Belice es un país. Aunque si uno lo googlea parezca un arrecife de coral, o una islita de náufrago con una palmera perfecta o un buzo gringo con la máscara puesta y la señal de la victoria en las manos, Belice es un país.

A pesar de que su capital, Belmopán, no haya visto nunca un atasco de tráfico, o un Mc Donald’s y conoció un semáforo por primera vez en 2017. Aunque el cargo de alcalde sea ad honorem. Aunque el Ministerio del Interior sea una oficina en el segundo piso de un edificio de oficinas, en cuya puerta se lee “Ministry of Home Affairs” en una página de papel bond pegada con cinta adhesiva, Belice es un país. Lo es aunque en todas sus monedas aparezca impresa la cara de una mujer que todavía vive y que es famosa por ser la reina –la reina– de otro país; aunque sea una enorme y exuberante selva tropical de casi 23,000 kilómetros cuadrados en la que cuesta encontrar a sus 380,000 habitantes; aunque su idioma oficial no sea el más hablado por los ciudadanos; aunque todavía en 1980 era colonia británica… Belice es un país. Uno muy bonito, por cierto.

Belice parece una isla cuyo destino fue flotar en el Caribe turquesa y terminar varada en América Central, tierra de repúblicas más o menos democráticas, donde es el único país en definirse como una “monarquía constitucional parlamentaria” y el único en reconocer a la reina Isabel de Inglaterra como su soberana. Es también el único cuya lengua oficial es el inglés, aunque la mayoría de sus ciudadanos prefieran hablar el día a día en kriol: una lengua criolla, cuyos orígenes se remontan al revoltijo lingüístico de los esclavos africanos.

Belice lleva a regañadientes eso de ser país centroamericano.
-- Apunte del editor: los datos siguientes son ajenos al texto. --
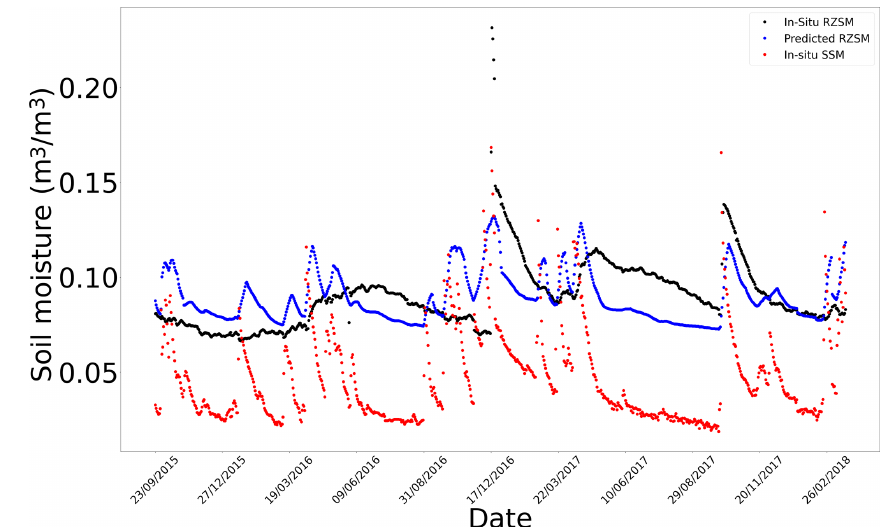
Figure G7. In situ SSM, in situ RZSM, and predicted RZSM series at station Hmidate_163 (Tunisia) with model ANN_SSM.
Los beliceños llaman a sus vecinos indistintamente “spanish” o un lejano “centroamericanos”. En la guía turística gratuita que ofrecen en sus fronteras, describen a las poblaciones que conforman aquel país: los mayas, creoles, mestizos, garífunas, indios –de la India–, árabes, chinos, menonitas y centroamericanos; de estos últimos le dice al turista: “donde quiera que vayas escucharás hablar español, debido al gran número de personas provenientes de países centroamericanos que han migrado a Belice durante años, en la búsqueda de nuevas oportunidades y de un estilo de vida más pacífico”. En la búsqueda de un estilo de vida más pacífico. Palabras más o palabras menos, de entrada la guía turística oficial presenta a los vecinos como refugiados. Y tiene razón.